§ WORK INSTRUCTIONS:
a: List the new items that the farm share post says came in this week's box.
b: Retype the part of the farm share post starting at "A few new things: Eggplant!" and ending at "sick of carrots.".

§ GIVEN PASSAGE:
This is all in preparation to say that this week, we are going to tackle some new and semi-difficult things to make. But first, let's see what I got this week in the farm share box:

A few new things: Eggplant! Fresh onions (these things were THE BEST), a green pepper, celery (! i have never seen this ever at a farmer's market in the northeast), and two unripe green tomatoes (seriously?)

And some oldies but goodies: summer squash, potatoes, green oakleaf lettuce, mint, savory, cucumbers, rainbow swiss chard and ... carrots. I am getting a little sick of carrots.

Beet tzatziki -- so pink!
Before we start on this week, I still had some beets to use up from last week. There is this great cafe near my house (incidentally they own the CSA farm and that is where I pick up my veggies every week), and they have something called a mezze bar. It has hummus and muhummara and other kids of dips and things that you can choose from and they'll put them on a platter for you to eat with crackers or pita. One of those mezze dips that I love in particular is the beet tzatziki. Man is that stuff good. But then I thought, why am I paying three dollars for a little scoop of that when I could make it myself? NO reason, so I made it up! So here's what I did. I roasted all the beets (about as much as two large beets or three medium ones), same as always. Then I peeled them and threw them in the food processor, and zipped them up into tiny pieces. Then I mixed them with 1/2 cup of plain greek yogurt, a handful of chopped dill, and salt and pepper. Stirred that around until it was all mixed together and done! The dip was deeeelicious and I have been eating it all week, and admiring its color as well. *Hint: Do not wear white to work if you are bringing this as your mid-day snack.*

Meal 1: Steak, onion, and pepper kebabs with brown rice plus a green oakleaf and cucumber salad with mint cucumber dressing
Used: Cucumbers, oakleaf, mint, onions, summer savory, pepper (booyah!)

§ DATASET:
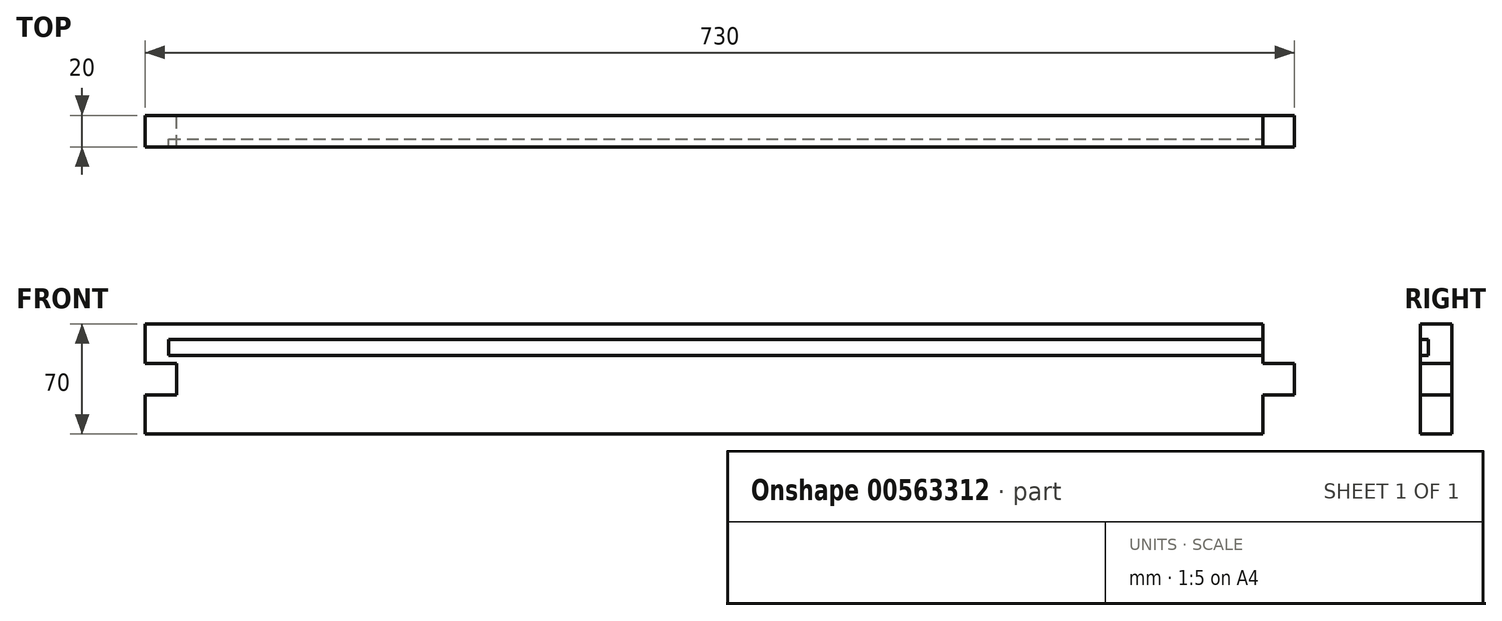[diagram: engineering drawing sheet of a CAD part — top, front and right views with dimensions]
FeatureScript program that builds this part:
annotation { "Feature Type Name" : "Feature", "Feature Type Description" : "" }
export const myFeature = defineFeature(function(context is Context, id is Id, definition is map)
    precondition{}
    {
        {
            var Q0;
            Q0=qCreatedBy(makeId("Top.planeOp"),FACE);
            var sketch = newSketch(context, id + "F0", { "sketchPlane" : qUnion([Q0])});
            skLineSegment(sketch, "E0.bottom", {"start": v(-404.74, -7.95) * mm, "end": v(325.26, -7.95) * mm});
            skLineSegment(sketch, "E0.top", {"start": v(-404.74, -27.95) * mm, "end": v(325.26, -27.95) * mm});
            skLineSegment(sketch, "E0.left", {"start": v(-404.74, -7.95) * mm, "end": v(-404.74, -27.95) * mm});
            skLineSegment(sketch, "E0.right", {"start": v(325.26, -7.95) * mm, "end": v(325.26, -27.95) * mm});
            skSolve(sketch);
        }
        {
            var Q0;
            Q0 = qSketchRegion(id + "F0", true);
            extrude(context, id + "F1", {"entities" : qUnion([Q0]), "depth" : 70 * mm, "offsetDistance" : 25 * mm});
        }
        {
            var Q0;
            Q0=makeQuery(id+"F1.opExtrude","SWEPT_FACE",FACE,{"disambiguationData":[OSD([sQuery(id+"F0.wireOp",EDGE,"E0.right")])]});
            var sketch = newSketch(context, id + "F2", { "sketchPlane" : qUnion([Q0])});
            skLineSegment(sketch, "E1.bottom", {"start": v(-27.95, 60) * mm, "end": v(-22.95, 60) * mm});
            skLineSegment(sketch, "E1.top", {"start": v(-27.95, 50) * mm, "end": v(-22.95, 50) * mm});
            skLineSegment(sketch, "E1.left", {"start": v(-27.95, 60) * mm, "end": v(-27.95, 50) * mm});
            skLineSegment(sketch, "E1.right", {"start": v(-22.95, 60) * mm, "end": v(-22.95, 50) * mm});
            skSolve(sketch);
        }
        {
            var Q0;
            Q0 = qSketchRegion(id + "F2", true);
            extrude(context, id + "F3", {"entities" : qUnion([Q0]), "operationType" : NewBodyOperationType.REMOVE, "oppositeDirection" : true, "depth" : 715 * mm, "offsetDistance" : 25 * mm, "hasSecondDirection" : true, "secondDirectionOppositeDirection" : true, "secondDirectionDepth" : 15 * mm});
        }
        {
            var Q0;
            Q0=makeQuery(id+"F1.opExtrude","SWEPT_FACE",FACE,{"disambiguationData":[OSD([sQuery(id+"F0.wireOp",EDGE,"E0.bottom")])]});
            var sketch = newSketch(context, id + "F4", { "sketchPlane" : qUnion([Q0])});
            skLineSegment(sketch, "E2.bottom", {"start": v(-325.26, 70) * mm, "end": v(-305.26, 70) * mm});
            skLineSegment(sketch, "E2.top", {"start": v(-325.26, 45) * mm, "end": v(-305.26, 45) * mm});
            skLineSegment(sketch, "E2.left", {"start": v(-325.26, 70) * mm, "end": v(-325.26, 45) * mm});
            skLineSegment(sketch, "E2.right", {"start": v(-305.26, 70) * mm, "end": v(-305.26, 45) * mm});
            skLineSegment(sketch, "E3.bottom", {"start": v(-325.26, 0) * mm, "end": v(-305.26, 0) * mm});
            skLineSegment(sketch, "E3.top", {"start": v(-325.26, 25) * mm, "end": v(-305.26, 25) * mm});
            skLineSegment(sketch, "E3.left", {"start": v(-325.26, 0) * mm, "end": v(-325.26, 25) * mm});
            skLineSegment(sketch, "E3.right", {"start": v(-305.26, 0) * mm, "end": v(-305.26, 25) * mm});
            skLineSegment(sketch, "E4.bottom", {"start": v(404.74, 45) * mm, "end": v(384.74, 45) * mm});
            skLineSegment(sketch, "E4.top", {"start": v(404.74, 25) * mm, "end": v(384.74, 25) * mm});
            skLineSegment(sketch, "E4.left", {"start": v(404.74, 45) * mm, "end": v(404.74, 25) * mm});
            skLineSegment(sketch, "E4.right", {"start": v(384.74, 45) * mm, "end": v(384.74, 25) * mm});
            skSolve(sketch);
        }
        {
            var Q0;
            Q0=makeQuery(id+"F4.imprint","IMPRINT",FACE,{"disambiguationData":[TD([[makeQuery(id+"F4.imprint","IMPRINT",EDGE,{"derivedFrom":sQuery(id+"F4.wireOp",EDGE,"E2.bottom")}),1.0]])]});
            var Q1;
            Q1=makeQuery(id+"F4.imprint","IMPRINT",FACE,{"disambiguationData":[TD([[makeQuery(id+"F4.imprint","IMPRINT",EDGE,{"derivedFrom":sQuery(id+"F4.wireOp",EDGE,"E3.bottom")}),-1.0]])]});
            var Q2;
            Q2=makeQuery(id+"F4.imprint","IMPRINT",FACE,{"disambiguationData":[TD([[makeQuery(id+"F4.imprint","IMPRINT",EDGE,{"derivedFrom":sQuery(id+"F4.wireOp",EDGE,"E4.bottom")}),1.0]])]});
            extrude(context, id + "F5", {"entities" : qUnion([Q0, Q1, Q2]), "operationType" : NewBodyOperationType.REMOVE, "endBound" : BoundingType.THROUGH_ALL, "oppositeDirection" : true, "depth" : 25 * mm, "offsetDistance" : 25 * mm});
        }
    });
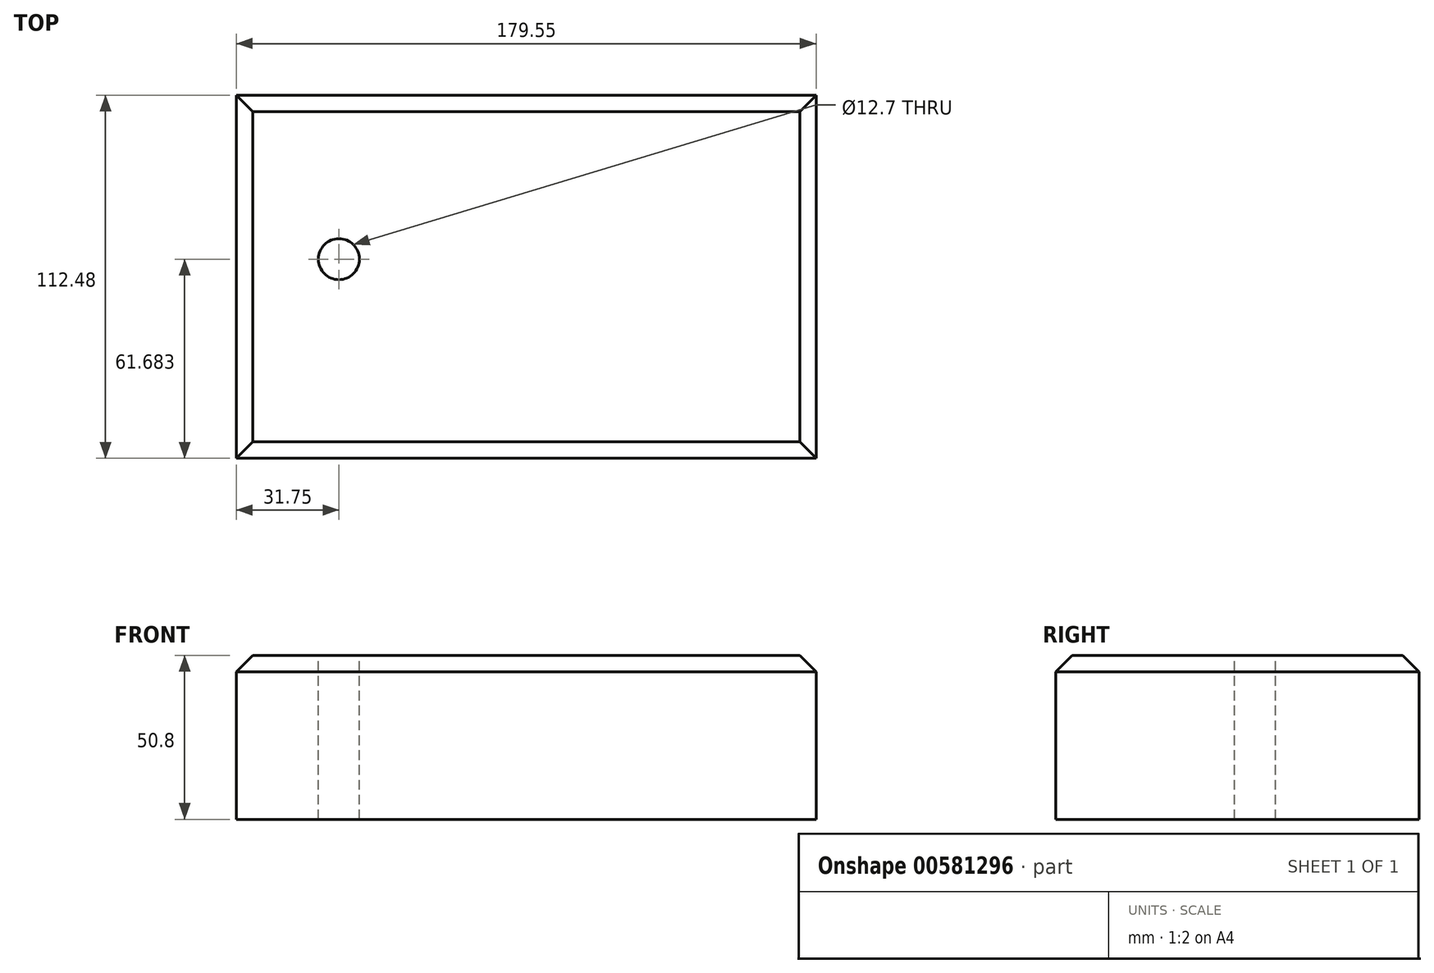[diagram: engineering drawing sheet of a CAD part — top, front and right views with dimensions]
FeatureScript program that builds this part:
annotation { "Feature Type Name" : "Feature", "Feature Type Description" : "" }
export const myFeature = defineFeature(function(context is Context, id is Id, definition is map)
    precondition{}
    {
        {
            var Q0;
            Q0=qCreatedBy(makeId("Top.planeOp"),FACE);
            var sketch = newSketch(context, id + "F0", { "sketchPlane" : qUnion([Q0])});
            skLineSegment(sketch, "E0.bottom", {"start": v(-133.28, 67.05) * mm, "end": v(46.27, 67.05) * mm});
            skLineSegment(sketch, "E0.top", {"start": v(-133.28, -45.43) * mm, "end": v(46.27, -45.43) * mm});
            skLineSegment(sketch, "E0.left", {"start": v(-133.28, 67.05) * mm, "end": v(-133.28, -45.43) * mm});
            skLineSegment(sketch, "E0.right", {"start": v(46.27, 67.05) * mm, "end": v(46.27, -45.43) * mm});
            skSolve(sketch);
        }
        {
            var Q0;
            Q0 = qSketchRegion(id + "F0", true);
            extrude(context, id + "F1", {"entities" : qUnion([Q0]), "depth" : 50.8 * mm, "offsetDistance" : 25.4 * mm});
        }
        {
            var Q0;
            Q0=makeQuery(id+"F1.opExtrude","CAP_FACE",FACE,{"disambiguationData":[OSD([sQuery(id+"F0.wireOp",EDGE,"E0.bottom"),sQuery(id+"F0.wireOp",EDGE,"E0.top"),sQuery(id+"F0.wireOp",EDGE,"E0.left"),sQuery(id+"F0.wireOp",EDGE,"E0.right")])],"isStart":false});
            var sketch = newSketch(context, id + "F2", { "sketchPlane" : qUnion([Q0])});
            skPoint(sketch, "E1", {"position": v(-101.53, 16.25) * mm});
            skSolve(sketch);
        }
        {
            var Q0;
            Q0=sQuery(id+"F2.wireOp",VERTEX,"E1");
            var Q1;
            Q1=makeQuery(id+"F1.opExtrude","SWEPT_BODY",BODY,{"disambiguationData":[OSD([sQuery(id+"F0.wireOp",EDGE,"E0.bottom"),sQuery(id+"F0.wireOp",EDGE,"E0.top"),sQuery(id+"F0.wireOp",EDGE,"E0.left"),sQuery(id+"F0.wireOp",EDGE,"E0.right")])]});
            hole(context, id + "F3", {"style" : HoleStyle.SIMPLE, "endStyle" : HoleEndStyle.THROUGH, "holeDiameter" : 12.7 * mm, "majorDiameter" : 6.35 * mm, "isTappedThrough" : true, "tappedDepth" : 12.7 * mm, "tapClearance" : 3, "locations" : qUnion([Q0]), "scope" : qUnion([Q1])});
        }
        {
            var Q0;
            Q0=makeQuery(id+"F1.opExtrude","CAP_EDGE",EDGE,{"disambiguationData":[OSD([sQuery(id+"F0.wireOp",EDGE,"E0.top")])],"isStart":false});
            chamfer(context, id + "F4", {"entities" : qUnion([Q0]), "width" : 5.08 * mm, "tangentPropagation" : true});
        }
        {
            var Q0;
            Q0=makeQuery(id+"F1.opExtrude","CAP_EDGE",EDGE,{"disambiguationData":[OSD([sQuery(id+"F0.wireOp",EDGE,"E0.right")])],"isStart":false});
            var Q1;
            Q1=makeQuery(id+"F1.opExtrude","CAP_EDGE",EDGE,{"disambiguationData":[OSD([sQuery(id+"F0.wireOp",EDGE,"E0.bottom")])],"isStart":false});
            var Q2;
            Q2=makeQuery(id+"F1.opExtrude","CAP_EDGE",EDGE,{"disambiguationData":[OSD([sQuery(id+"F0.wireOp",EDGE,"E0.left")])],"isStart":false});
            chamfer(context, id + "F5", {"entities" : qUnion([Q0, Q1, Q2]), "width" : 5.08 * mm, "tangentPropagation" : true});
        }
    });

§ EXPECTED ANSWERS:
a:
- Eggplant
- Fresh onions
- A green pepper
- Celery
- Two unripe green tomatoes

b:
A few new things: Eggplant! Fresh onions (these things were THE BEST), a green pepper, celery (! i have never seen this ever at a farmer's market in the northeast), and two unripe green tomatoes (seriously?)

And some oldies but goodies: summer squash, potatoes, green oakleaf lettuce, mint, savory, cucumbers, rainbow swiss chard and ... carrots. I am getting a little sick of carrots.